One phonetic order signal is received by a voice transmitting-receiving module；

By a processing module according to the phonetic order signal, an image capture of the correspondence phonetic order signal is produced Order；And

By an image acquisition module according to the image capture order, image capture is carried out.

2. the method for according to claim 1 image capture being triggered with speech sound signal, it is characterised in that further include:

3. the method for according to claim 1 image capture being triggered with speech sound signal, it is characterised in that further include:

Using a storage module, the phonetic order signal is stored.

4. the method for according to claim 1 image capture being triggered with speech sound signal, it is characterised in that further include:By nothing The mode of line transmission connects the voice transmitting-receiving module and the processing module, or by being electrically connected with the voice transmitting-receiving mould Block and the processing module.

5. the method for according to claim 1 image capture being triggered with speech sound signal, it is characterised in that further include：

The matching of the phonetic order signal is carried out by an application program, and produces the image capture order.

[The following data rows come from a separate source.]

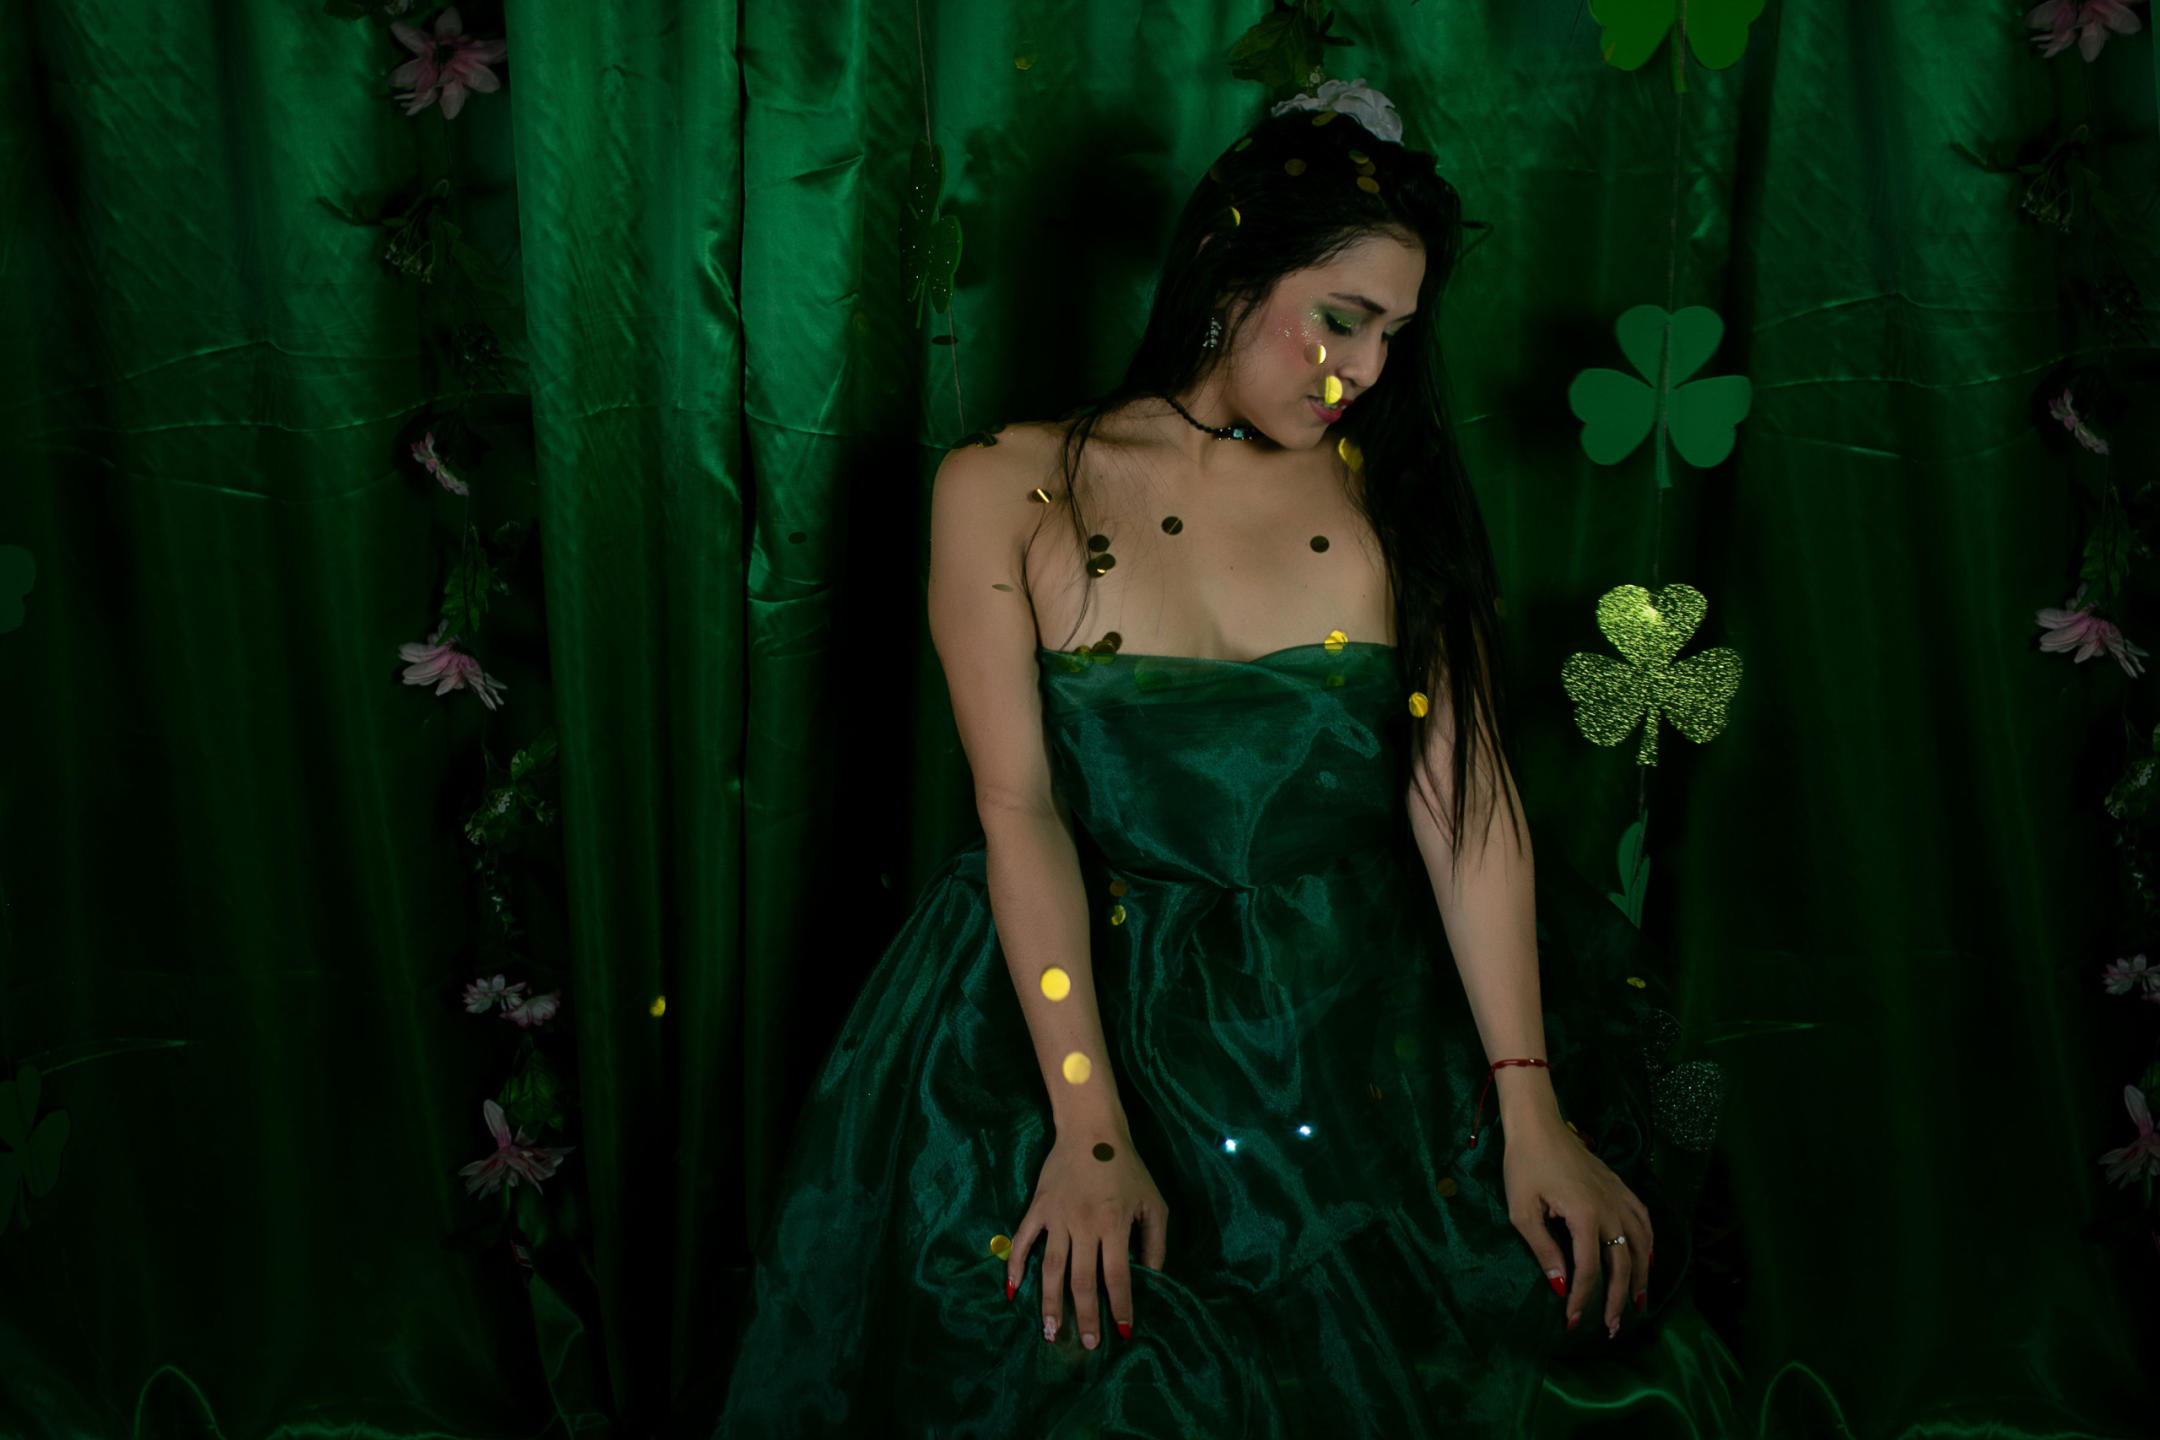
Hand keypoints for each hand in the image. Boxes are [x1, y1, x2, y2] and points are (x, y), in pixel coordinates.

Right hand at [1006, 1127, 1168, 1349]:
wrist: (1091, 1131)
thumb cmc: (1127, 1167)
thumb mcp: (1152, 1202)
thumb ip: (1155, 1241)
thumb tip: (1152, 1276)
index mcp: (1114, 1224)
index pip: (1116, 1277)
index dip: (1119, 1306)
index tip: (1122, 1331)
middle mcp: (1084, 1225)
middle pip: (1081, 1281)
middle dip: (1085, 1316)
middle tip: (1087, 1344)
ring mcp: (1057, 1217)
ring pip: (1051, 1269)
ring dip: (1050, 1303)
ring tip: (1051, 1332)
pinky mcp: (1038, 1208)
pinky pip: (1022, 1241)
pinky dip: (1015, 1266)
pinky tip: (1012, 1290)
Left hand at [1503, 1112, 1654, 1337]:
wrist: (1539, 1125)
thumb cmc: (1524, 1166)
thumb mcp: (1522, 1211)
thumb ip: (1544, 1250)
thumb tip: (1561, 1285)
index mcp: (1585, 1216)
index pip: (1589, 1269)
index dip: (1583, 1298)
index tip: (1573, 1321)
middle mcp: (1611, 1209)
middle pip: (1622, 1263)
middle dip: (1618, 1299)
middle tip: (1612, 1328)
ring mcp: (1620, 1197)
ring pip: (1641, 1245)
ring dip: (1641, 1277)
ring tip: (1637, 1303)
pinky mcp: (1621, 1187)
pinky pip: (1644, 1221)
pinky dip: (1649, 1244)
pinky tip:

6. it is a kind of with speech sound signal trigger image capture system, it is characterised in that it is described with speech sound signal trigger image capture System include：

One voice transmitting-receiving module, receives a phonetic order signal；

One processing module, according to the phonetic order signal, produces the image capture life of the correspondence phonetic order signal Order；And

One image acquisition module, according to the image capture order, carries out image capture.

7. the system for according to claim 6 image capture being triggered with speech sound signal, it is characterised in that further include：Institute's predicate Sound transceiver module is a Bluetooth headset, a smart watch, an intelligent glasses or a wearable type row with voice transmitting-receiving function Dynamic device.

8. the system for according to claim 6 image capture being triggered with speech sound signal, it is characterised in that further include：One storage Module, stores the phonetic order signal.

9. the system for according to claim 6 image capture being triggered with speech sound signal, it is characterised in that further include：Institute's predicate Sound transceiver module is connected using the mode being wirelessly transferred with the processing module, or by being electrically connected with the processing module.

10. the system for according to claim 6 image capture being triggered with speech sound signal, it is characterised in that further include：One application Program carries out the matching of the phonetic order signal, and produces the image capture order.